## [The task]
Render the lines below as a JSON list of strings, one string per line, omitting blank lines. Leave the pictures out of the list.

= = =

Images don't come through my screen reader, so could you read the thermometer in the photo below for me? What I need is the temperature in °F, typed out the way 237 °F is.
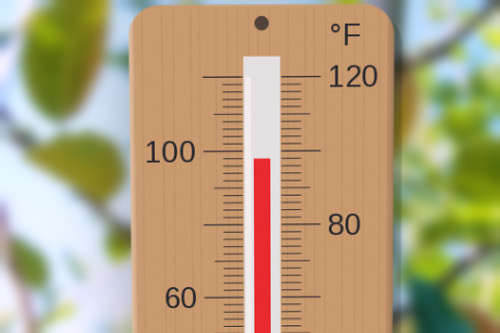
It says 98 °F
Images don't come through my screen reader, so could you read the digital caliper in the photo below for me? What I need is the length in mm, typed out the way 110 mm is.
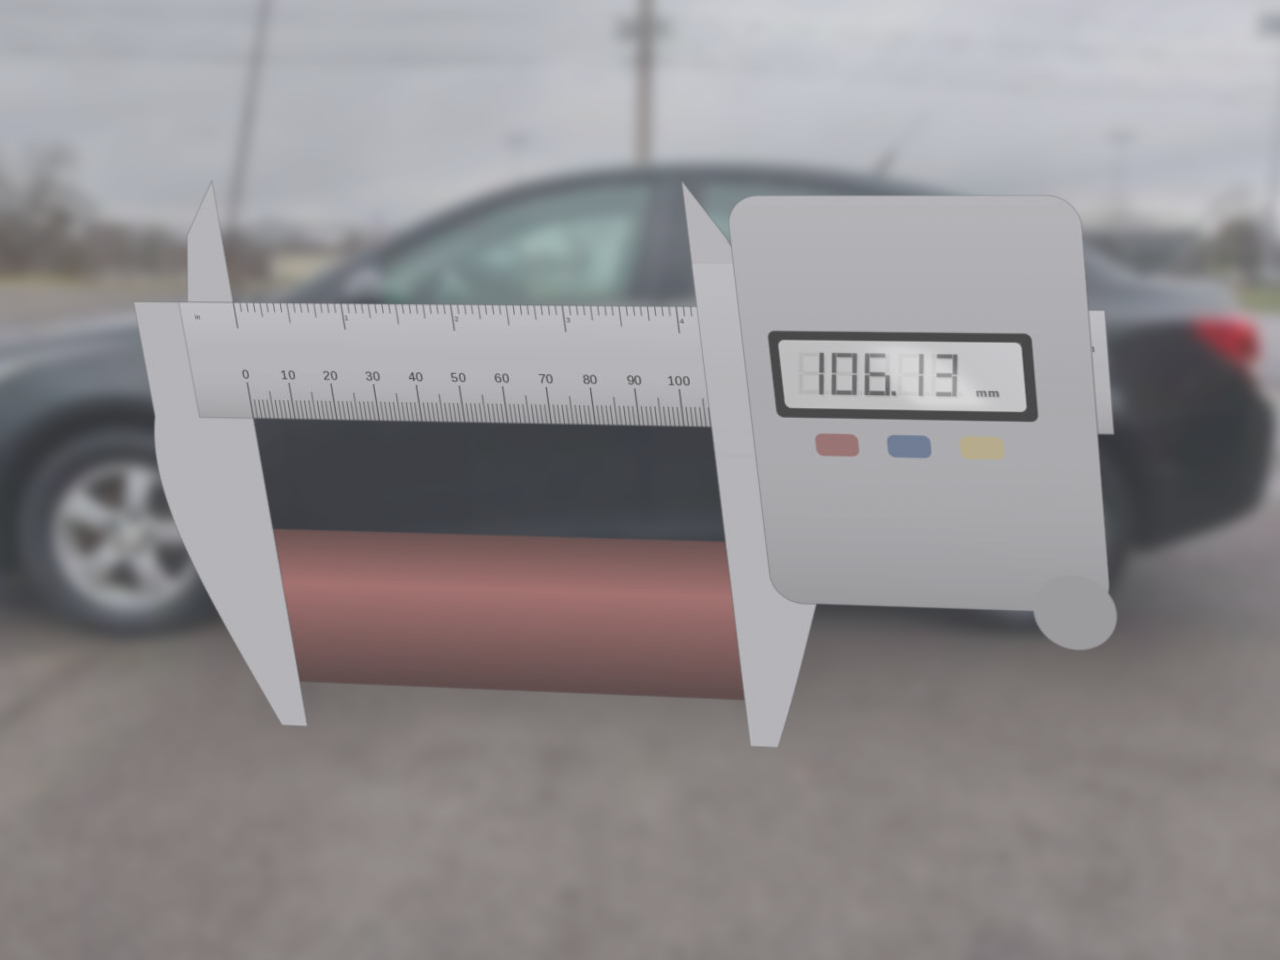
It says 106.13 mm
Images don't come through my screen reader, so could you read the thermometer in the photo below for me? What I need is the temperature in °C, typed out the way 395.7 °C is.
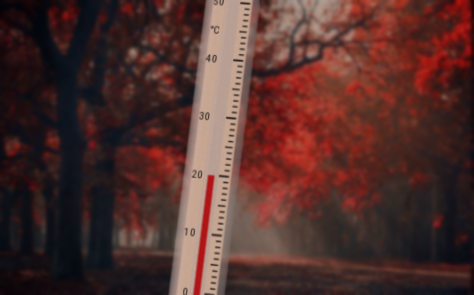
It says 20 °C
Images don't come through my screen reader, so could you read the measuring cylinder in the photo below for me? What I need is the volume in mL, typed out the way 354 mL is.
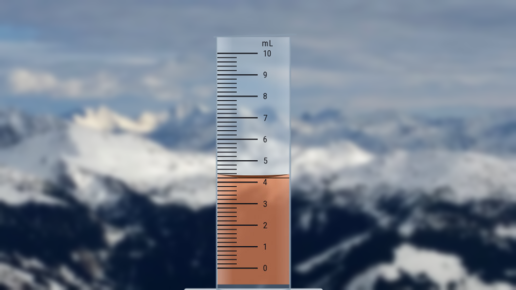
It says 4.2 mL
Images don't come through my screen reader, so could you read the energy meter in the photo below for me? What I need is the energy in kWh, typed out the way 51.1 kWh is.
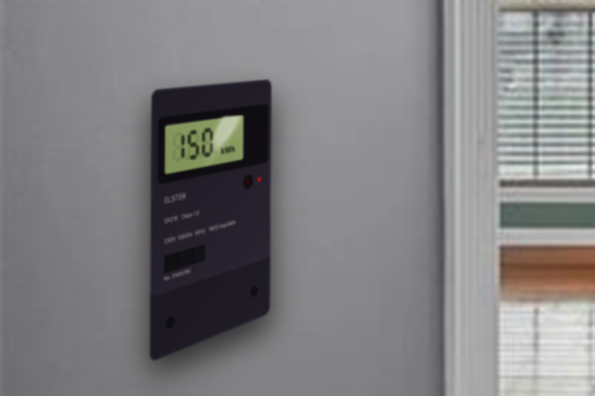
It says 150 kWh
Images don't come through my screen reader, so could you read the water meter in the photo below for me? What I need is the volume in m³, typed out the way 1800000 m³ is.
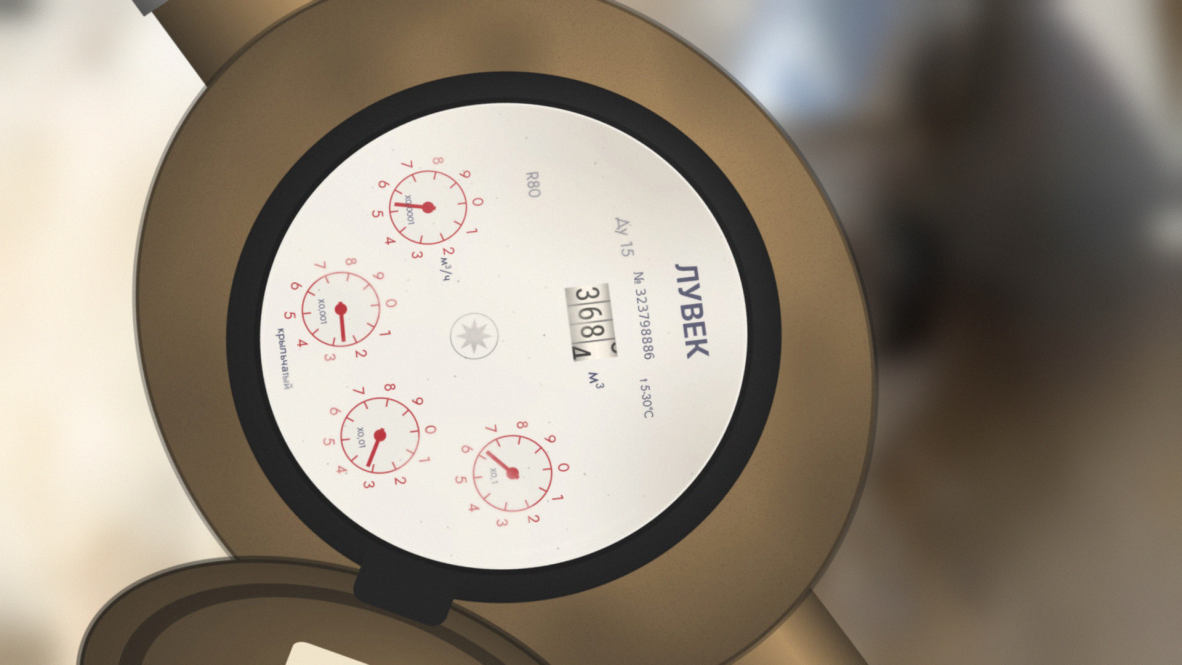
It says 3683.6325 m³
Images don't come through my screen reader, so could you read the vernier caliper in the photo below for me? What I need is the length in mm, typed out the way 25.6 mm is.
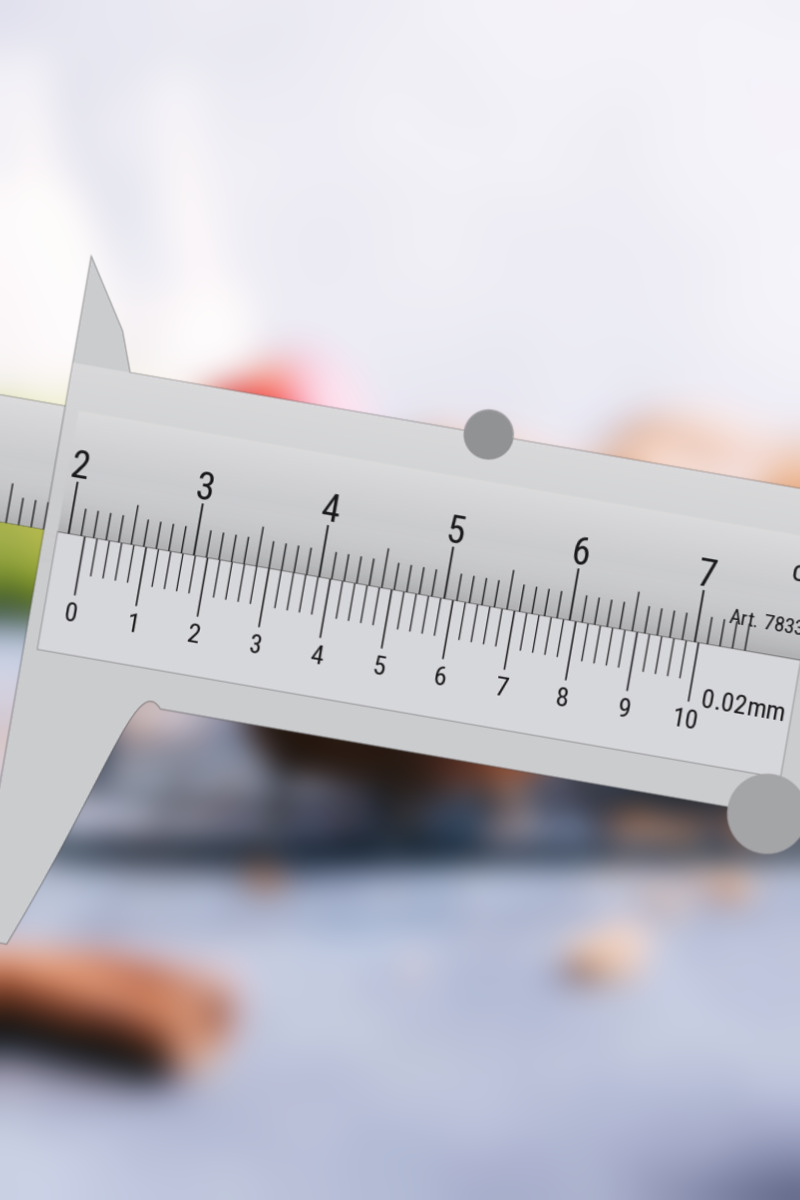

= = =

## [Response]
[
  "Images don't come through my screen reader, so could you read the thermometer in the photo below for me? What I need is the temperature in °F, typed out the way 237 °F is.",
  "It says 98 °F",
  "Images don't come through my screen reader, so could you read the digital caliper in the photo below for me? What I need is the length in mm, typed out the way 110 mm is.",
  "It says 106.13 mm",
  "Images don't come through my screen reader, so could you read the thermometer in the photo below for me? What I need is the temperature in °C, typed out the way 395.7 °C is.",
  "It says 20 °C",
  "Images don't come through my screen reader, so could you read the measuring cylinder in the photo below for me? What I need is the volume in mL, typed out the way 354 mL is.",
  "It says 4.2 mL",
  "Images don't come through my screen reader, so could you read the energy meter in the photo below for me? What I need is the energy in kWh, typed out the way 51.1 kWh is.",
  "It says 150 kWh",
  "Images don't come through my screen reader, so could you read the water meter in the photo below for me? What I need is the volume in m³, typed out the way 1800000 m³ is.",
  "It says 3683.6325 m³",
  "Images don't come through my screen reader, so could you read the vernier caliper in the photo below for me? What I need is the length in mm, typed out the way 25.6 mm is."
]